As soon as you have a cheap means of getting stuff up there, you can really start looking at persistence - NASA is planning for developing "Space Tug" Systems, that can take stuff in LEO, and shuffle it to higher orbits, even GSO at little to no extra cost, since it is in all possibility a system based on VASIMR and solar power.. and if you actually have a means of getting fuel, repair crews and the crafts themselves up at a cost that actually makes making them reusable and not "one-shots" feasible, you suddenly have a complete infrastructure up there, actually gaining manufacturing capabilities after a few years of building.. Imagine if you have a Launcher like Falcon X/XX, a standardised Flottila of Crafts like Dragon..and the means to actually build ships in space instead of just one-shots that you partially drop piece by piece on your way and then throw away. Want to go to the Moon? Build a ship, fuel it, fly it, do your mission, return it, refuel it, refly it..
Of course this is all more or less science fiction right now, but it all is technically doable - the only things blocking us from actually doing them with what we have now is cost and effort, since most stuff for spaceflight is designed from the ground up for each specific mission - if you start having a reliable, high-volume and cost efficient base to bring stuff up, a lot of other stuff will follow.. and SpaceX is doing it's babysteps right now of course - hell, that Company is only a few years old and already on the edge of being the first gig that launches a 21st century man-rated Space Transportation System - hell it is a capsule, it looks retro, apollo did it, yadda yadda. But with thar Argument take your Ford Model T and your Ford Fusion 2012.. they both still look like cars no? Somewhere along the way we figured out that "four wheels and an enclosed capsule for the people inside" is a more or less optimal form for a car, so we stuck with it. I want my Spaceplanes as much as everyone else (REL, go on with Skylon, quickly!) - but for now SpaceX is doing a darn good job at what they do. I've seen their plans for powered ascent for 1st/2nd Level rocket stages - and I'm highly sceptical it will ever work. But oh boy, if they would make it work, that would be one of the sweetest feats I've ever seen launched from a Launchpad..

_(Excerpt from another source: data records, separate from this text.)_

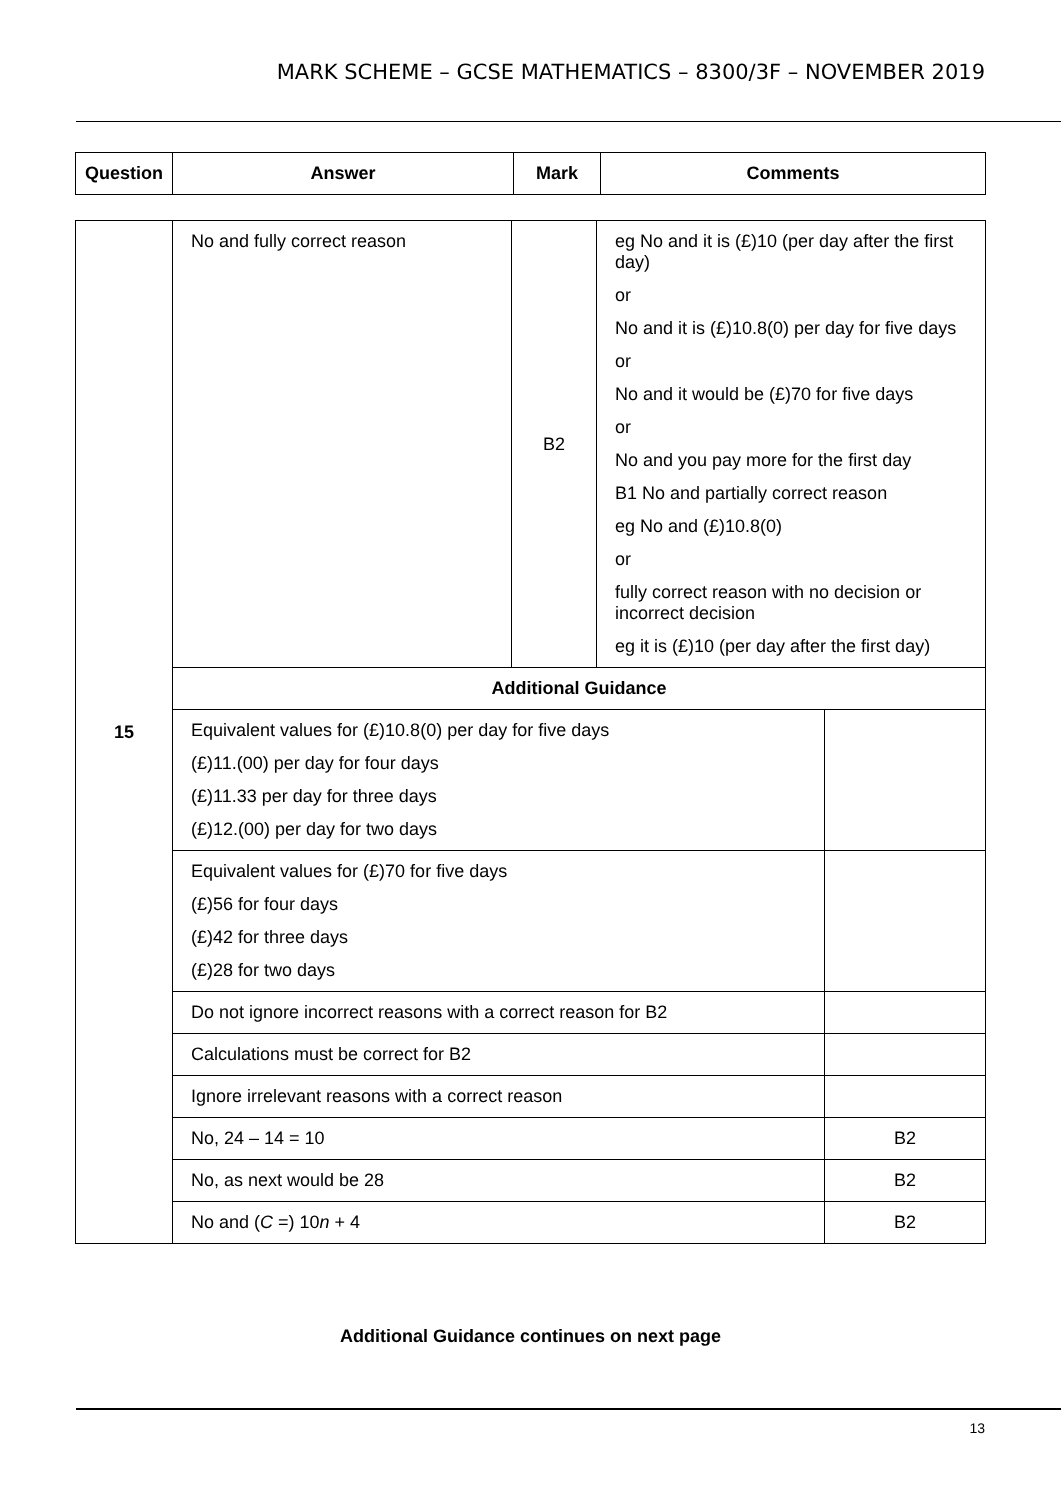MARK SCHEME – GCSE MATHEMATICS – 8300/3F – NOVEMBER 2019
| Question | Answer | Mark | Comments |
| --- | --- | --- | --- |
| 15 | No and fully correct reason | B2 | eg No and it is (£)10 (per day after the first day) or No and it is (£)10.8(0) per day for five days or No and it would be (£)70 for five days or No and you pay more for the first day B1 No and partially correct reason eg No and (£)10.8(0) or fully correct reason with no decision or incorrect decision eg it is (£)10 (per day after the first day) | |
| | Additional Guidance | | | |
| | Equivalent values for (£)10.8(0) per day for five days (£)11.(00) per day for four days (£)11.33 per day for three days (£)12.(00) per day for two days | | | |
| | Equivalent values for (£)70 for five days (£)56 for four days (£)42 for three days (£)28 for two days | | | |
| | Do not ignore incorrect reasons with a correct reason for B2 | | | |
| | Calculations must be correct for B2 | | | |
| | Ignore irrelevant reasons with a correct reason | | | |
| | No, 24 – 14 = 10 | | | B2 |
| | No, as next would be 28 | | | B2 |
| | No and ( C =) 10 n + 4 | | | B2 |
Additional Guidance continues on next page
13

I'm glad Elon Musk is such an inventive individual, but I'm worried that new promises come flying out of his mouth faster than he delivers on existing commitments. Sometimes it seems like he has ADHD.
It seems like it would be more credible if he were to slow down on the new promises, and give his organization time to fufill existing commitments.
I knew that it would be bigger, but not this big:
Estimated thrust of 15,000 pounds-force (67,000 N) makes this second most powerful engine developed by SpaceX, more than 200x[4] more powerful than regular Dracos. By comparison it is more than 2x more powerful than Kestrel engine, and about more than 1/9 of Merlin 1D engine.
I prefer the "u" in honour as it seems to be missing these days.